Search code examples
pythonweb-scrapingbeautifulsoupsession-cookies

Extract data from script tag [HTML] using BeautifulSoup in Python


I want to Extract data from a variable which is inside of a script:

<script>
var Itemlist = 'null';
var ItemData = '[{\"item_id\":\"107\",\"id\":\"79\",\"line_item_no\":\"1\",\"Amount\":\"99999.00\"}]';
</script>

I want the item_id and the Amount inside of a variable in python

I tried using regex it worked for a while but when the cookies session updated it stopped working

Is there any other way to get those values??

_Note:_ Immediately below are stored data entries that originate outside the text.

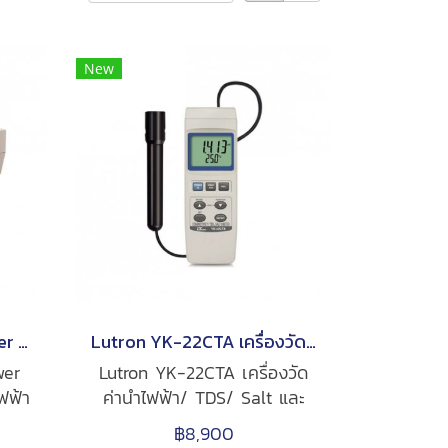
New
Lutron DW-6090A Power Analyzer เครื่องวิเคราะห์ไฟฟ้า
Lutron YK-22CTA เครื่องวัดค่านำไฟฟ้า TDS และอุณหภูมิ
wer
Lutron YK-22CTA เครื่องวัด
ไฟฟ้า
ค่านำไฟฟ้า/ TDS/ Salt และ
A,
อุณหภูมิ การวัดค่านำไฟฟ้า
฿8,900
A,
(Conductivity) มีให้เลือก 4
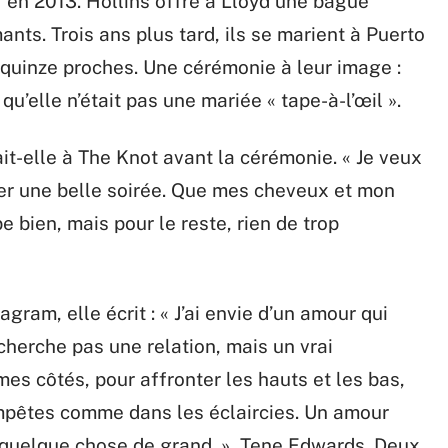
 en 2013. Hollins offre à Lloyd une bague
nts. Trois ans plus tard, ils se marient à Puerto
quinze proches. Une cérémonie à leur image :
qu’elle n’était pas une mariée « tape-à-l’œil ».
ait-elle à The Knot avant la cérémonie. « Je veux
ser une belle soirée. Que mes cheveux et mon
 bien, mais pour le reste, rien de trop
ram, elle écrit : « J’ai envie d’un amour qui
cherche pas une relation, mais un vrai
es côtés, pour affronter les hauts et les bas,
mpêtes comme dans les éclaircies. Un amour
r quelque chose de grand. », Tene Edwards. Deux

I am using this method to get the script from the html but it changes when the cookie session updates

soup = bs(response.content, 'html.parser')
script = soup.find('script')[8]

so i have to change the number that i've put after ('script') for now it's [8] if cookies session updates i have to keep changing the number until i find the script i am looking for


Solution

  • To get the data from the <script> you can use this example:

    import re
    import json
    from bs4 import BeautifulSoup
    
    html_data = """
    <script>
    var Itemlist = 'null';
    var ItemData = '[{\"item_id\":\"107\",\"id\":\"79\",\"line_item_no\":\"1\",\"Amount\":\"99999.00\"}]';
    </script>
    """
    
    soup = BeautifulSoup(html_data, "html.parser")
    data = soup.select_one("script").text
    data = re.search(r"ItemData = '(.*)';", data).group(1)
    data = json.loads(data)
    
    print("Item_id =", data[0]["item_id"], "Amount =", data[0]["Amount"])
    

    Prints:

    Item_id = 107 Amount = 99999.00